**What the task requires**
Please copy out every line of the listing below that contains the word "Pamekasan".

-------- Information

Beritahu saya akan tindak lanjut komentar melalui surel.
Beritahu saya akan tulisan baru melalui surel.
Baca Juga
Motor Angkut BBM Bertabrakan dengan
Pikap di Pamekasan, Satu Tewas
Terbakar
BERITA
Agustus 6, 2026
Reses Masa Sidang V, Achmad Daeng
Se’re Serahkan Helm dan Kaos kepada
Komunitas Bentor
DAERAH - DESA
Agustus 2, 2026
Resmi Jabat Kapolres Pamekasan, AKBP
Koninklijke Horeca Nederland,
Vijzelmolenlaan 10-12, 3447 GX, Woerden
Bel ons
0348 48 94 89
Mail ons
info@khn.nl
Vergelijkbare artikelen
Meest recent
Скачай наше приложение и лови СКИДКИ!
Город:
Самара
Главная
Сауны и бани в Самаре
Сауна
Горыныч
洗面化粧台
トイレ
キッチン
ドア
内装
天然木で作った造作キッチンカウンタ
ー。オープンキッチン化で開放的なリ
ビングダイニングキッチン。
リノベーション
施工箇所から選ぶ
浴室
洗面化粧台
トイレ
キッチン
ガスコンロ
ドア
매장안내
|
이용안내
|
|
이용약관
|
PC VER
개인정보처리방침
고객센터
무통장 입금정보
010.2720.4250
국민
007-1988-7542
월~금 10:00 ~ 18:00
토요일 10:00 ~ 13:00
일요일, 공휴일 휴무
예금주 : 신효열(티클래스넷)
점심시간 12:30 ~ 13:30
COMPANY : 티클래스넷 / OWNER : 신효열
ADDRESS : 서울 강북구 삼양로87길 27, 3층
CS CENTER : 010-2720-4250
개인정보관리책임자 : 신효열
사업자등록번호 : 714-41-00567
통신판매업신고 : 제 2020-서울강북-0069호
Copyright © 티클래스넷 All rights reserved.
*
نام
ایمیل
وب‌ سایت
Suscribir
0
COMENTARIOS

----------------

**Result of this exercise**
Pikap di Pamekasan, Satu Tewas
Resmi Jabat Kapolres Pamekasan, AKBP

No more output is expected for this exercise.